Sibling conflict is rooted in the psychology of the family ecology and is characterized by younger generations competing for parents' resources and attention, and intergenerational conflict is characterized by parents doubting their children's abilities. Nicholson said.
“The older generation believes they know what's best for the next generation, and the next generation believes they know what's best for them,” he said. Or, in the words of Logan Roy to his adult children, “I love you, but you guys aren't serious.”

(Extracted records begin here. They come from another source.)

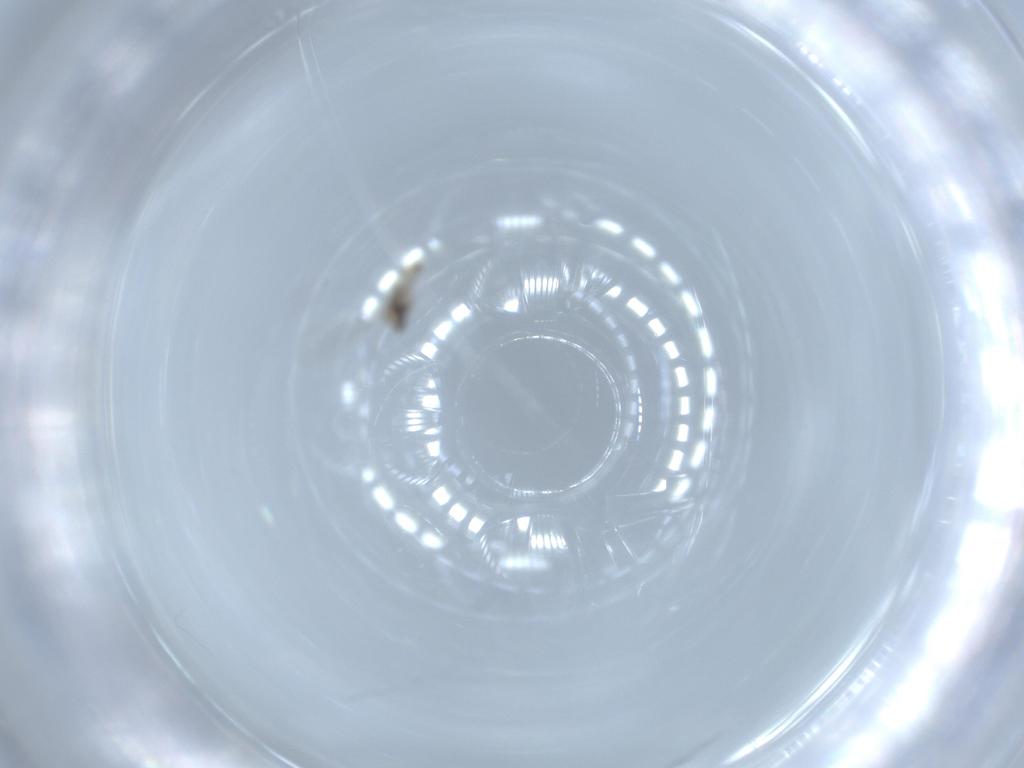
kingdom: Animalia
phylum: Arthropoda
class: Insecta
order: Diptera
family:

Nicholson's advice for Logan Roy's generation is simple. Letting go is difficult for patriarchs and matriarchs who have dedicated their lives to growing their family empires. “Parents need to recognize that their children may have different and even better ideas, and that they have a fresh perspective,” Nicholson said.
What about Roy's children? Hochmeyer said they might have been better off being more attached to themselves instead of being attached to their father.
“The first thing I tell them is to stay away from their father,” said Hochmeyer, who believes he may have malignant narcissism, one of the most “toxic” personality disorders. Ta.
“He is incapable of forming relationships with other humans that allow for the vulnerability necessary for healthy intimacy,” he says. “They should stop trying to change or expecting anything different from him and focus on changing themselves and their reactions to him.”